Sunday, December 10, 2006

Pirates (1/2)

Piracy exists since the first mariners sailed the seas, as it was a way to look for economic benefits for the people living at the coasts, generally poor. At the beginning it was not a condemned activity, if it was not done to fellow citizens. It was actually licit, and even praised, when the victim was a foreign. Homer wrote in his works about the adventures of Achilles and Menelaus, who did not hesitate to do lucrative pillages in enemy territoty, and Ulysses, who established his hide-out in the island of Itaca.

The Ancient Mediterranean

After the disappearing of the Minoian civilization, there is not a clear ruler of the Mediterranean anymore. Since the city-states start to arise, this sea becomes a busy trade route, and unsafe at the same time. Etrurian and Thracian pirates attack periodically the Greek and southern Italian coasts. Phoenicians associate the concepts of piracy and trade, and feed their slave trade this way.

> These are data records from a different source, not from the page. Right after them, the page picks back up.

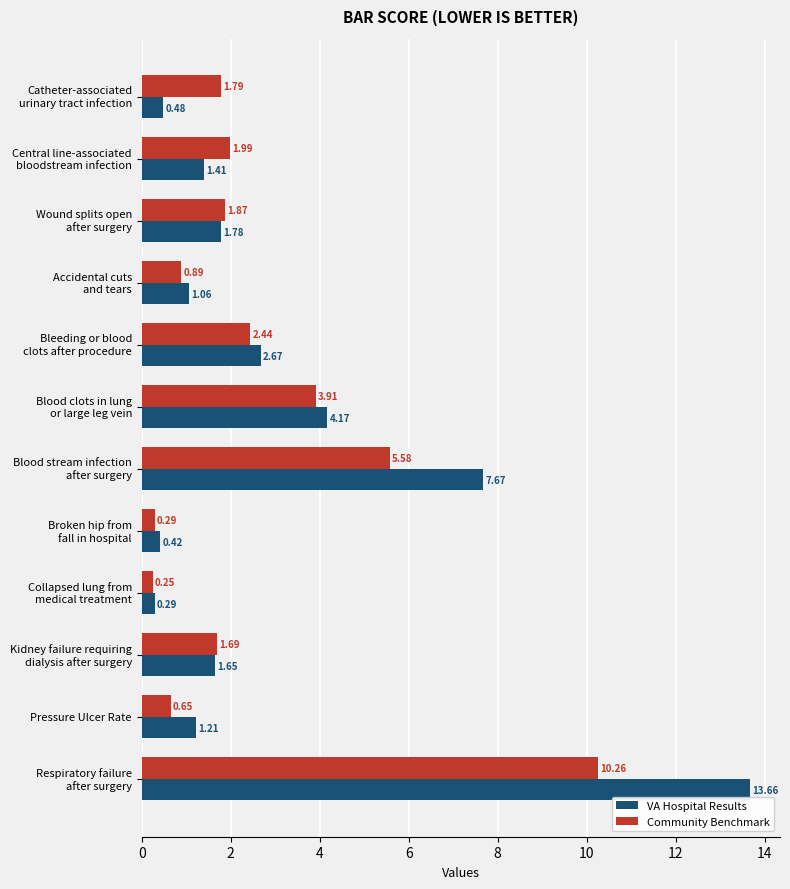

At which category is the sum across all series the highest?

Respiratory failure
after surgery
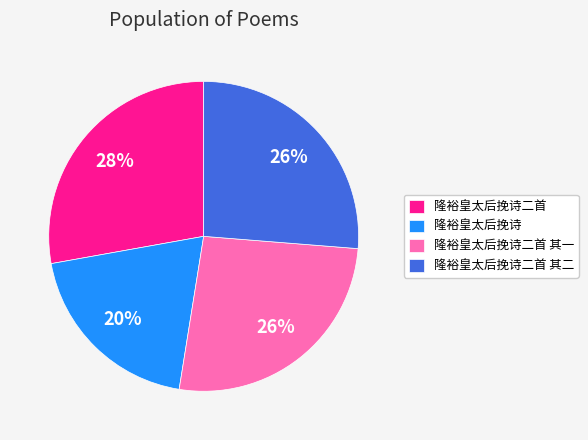

What is the ratio of the value at 隆裕皇太后挽诗二首 to the value at 隆裕皇太后挽诗二首 其一?

1.1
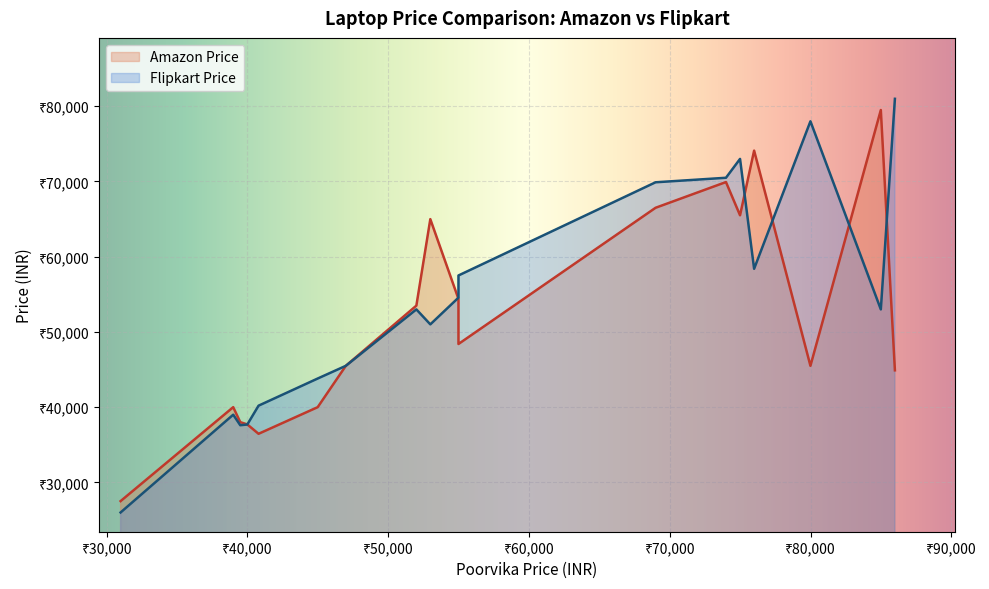

What are all the series names shown in the legend?

Amazon Price, Flipkart Price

The island of Crete becomes the greatest pirate nest in the Mediterranean. It was not until the VI century BC that Athens carried out the first campaign against the pirates in order to have peace for its trade routes. At that time, the fact of being a pirate starts to be disapproved, as this activity looks for an individual benefit instead that for the community.
Rome had serious problems with Cilician pirates, who assaulted Sicily and reached as far as Ostia. It even seems that Julius Caesar himself was kidnapped by the pirates when he was young (although immediately afterwards he looked for help, reached them and made them crucify). In the I century BC, Pompeius conquers Cilicy, and offers the pirates a smart choice: to join the Roman navy, or to be enslaved. During centuries, the "Mare Nostrum" was a safe place for Romand transport and trade, not being so though in the Atlantic coasts.
Medieval piracy

After Rome, Byzantium became the greatest Mediterranean power, but as it did not control the whole of the coasts, it had to face continuous attacks from Narentine, Cilician and North African pirates. In 1204 Constantinople is taken by the crusaders, who start making piracy activities in the Eastern coastlines and establish a lucrative trade of Arab and Turkish slaves. Genovese and Venetian trade routes were also watched and assaulted by Catalonians, Sicilians and Maltese. At this time appears the expression "far il corso", literally make his own way, used by mariners that join pirate vessels to leave their poverty situation. From there came the latin word "corsario", for "privateer".
In the North Sea, the seasons of Spring and Autumn, with its dense fogs, were an ideal place for piracy. First Vikings in the coastlines, and then Bretons, Irish and Bordolese in the trade routes of English, Dutch and Baltic ships. In the XIV century the Hansa appears, as a trade association between septentrional cities, with the aim of offering mutual protection. However the agreements were rarely accomplished, and while every lord had pirates at his service for acting against other cities.

Golden Age and decadence

From the XVI century, the piracy becomes a politic matter. Great States start to influence in it, by financing pirate vessels or signing anti-piracy agreements with other States. As a consequence of this influence, the new privateers have more modern and sofisticated ships, giving place to a true Golden Age of piracy. Most important were port cities of Argelia (Bejaia, Oran, Algiers), that were protected and financed by Muslim kingdoms, specially the Ottoman and the nasri of Granada, by using these privateers to weaken the influence of Christian kingdoms. It is the time of the Barbarossa brothers (Baba Aruj and Khaid ar Din) who, associeted to the Ottoman Empire, caused great losses to the Spanish fleet.
From the XVII century, the troubles caused by privateers to their own protectors make these retire progressively their support. At the XVIII century the fleets of England, France and the United Provinces were powerful enough to control the decadent pirate activity, that disappeared one century later.